Pose estimation data:
=-=-=-=-=

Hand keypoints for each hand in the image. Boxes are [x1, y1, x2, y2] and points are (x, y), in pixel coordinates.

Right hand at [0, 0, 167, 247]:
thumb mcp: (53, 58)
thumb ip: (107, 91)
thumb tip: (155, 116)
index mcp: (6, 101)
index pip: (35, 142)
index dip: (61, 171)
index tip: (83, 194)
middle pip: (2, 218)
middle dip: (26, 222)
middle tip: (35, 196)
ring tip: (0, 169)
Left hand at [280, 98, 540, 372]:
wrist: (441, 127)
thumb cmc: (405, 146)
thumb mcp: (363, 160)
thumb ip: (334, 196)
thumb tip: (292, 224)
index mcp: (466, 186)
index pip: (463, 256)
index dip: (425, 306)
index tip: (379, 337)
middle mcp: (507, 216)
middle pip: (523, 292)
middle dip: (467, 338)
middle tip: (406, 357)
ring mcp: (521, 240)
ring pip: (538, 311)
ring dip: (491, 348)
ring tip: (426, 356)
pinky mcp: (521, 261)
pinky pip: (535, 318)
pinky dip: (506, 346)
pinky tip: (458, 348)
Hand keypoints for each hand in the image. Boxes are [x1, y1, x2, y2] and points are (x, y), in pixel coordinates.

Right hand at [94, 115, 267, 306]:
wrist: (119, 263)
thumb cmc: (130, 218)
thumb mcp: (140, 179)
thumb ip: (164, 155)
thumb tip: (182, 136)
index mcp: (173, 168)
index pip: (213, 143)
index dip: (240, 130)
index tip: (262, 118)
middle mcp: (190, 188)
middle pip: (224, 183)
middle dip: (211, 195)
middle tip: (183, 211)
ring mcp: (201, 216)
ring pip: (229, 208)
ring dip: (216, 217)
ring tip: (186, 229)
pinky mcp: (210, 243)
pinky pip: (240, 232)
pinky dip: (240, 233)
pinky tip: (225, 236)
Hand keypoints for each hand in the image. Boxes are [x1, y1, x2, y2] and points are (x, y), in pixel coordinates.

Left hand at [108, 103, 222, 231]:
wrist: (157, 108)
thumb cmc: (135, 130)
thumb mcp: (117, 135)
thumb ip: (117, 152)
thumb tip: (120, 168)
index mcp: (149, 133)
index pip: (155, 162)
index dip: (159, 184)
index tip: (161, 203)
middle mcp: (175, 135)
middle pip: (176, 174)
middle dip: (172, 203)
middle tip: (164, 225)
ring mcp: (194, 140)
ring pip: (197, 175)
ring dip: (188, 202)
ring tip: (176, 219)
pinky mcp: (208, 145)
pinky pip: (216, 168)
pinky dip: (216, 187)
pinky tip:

=-=-=-=-=

▶ _ACTIVITY_
Up to and including the final line of the data above, please copy every line exactly, starting from the one that contains "middle tip: (183, 211)".

▶ _EXPECTED ANSWER_
middle tip: (183, 211)
ring mcp: (201, 216)
ring pip: (229, 208)
ring dip: (216, 217)
ring tip: (186, 229)
pinky mcp: (210, 243)
pinky pip: (240, 232)
pinky dip: (240, 233)
pinky tip: (225, 236)
Hand keypoints for each hand in the image. Boxes are [x1, y1, x2, y2] and points are (x, y), in pixel coordinates.

Left hand at [108, 103, 222, 231]:
wrist: (157, 108)
thumb cmc: (135, 130)
thumb mcp: (117, 135)
thumb ip: (117, 152)
thumb tip: (120, 168)
index mcp: (149, 133)
index pip: (155, 162)
index dip: (159, 184)
index tip: (161, 203)
middle mcp: (175, 135)
middle pip: (176, 174)
middle dip: (172, 203)
middle tip: (164, 225)
ring mcp: (194, 140)
ring pip: (197, 175)
ring dip: (188, 202)
ring tip: (176, 219)
pinky mcp: (208, 145)
pinky pip: (216, 168)
pinky dip: (216, 187)
pinky tip:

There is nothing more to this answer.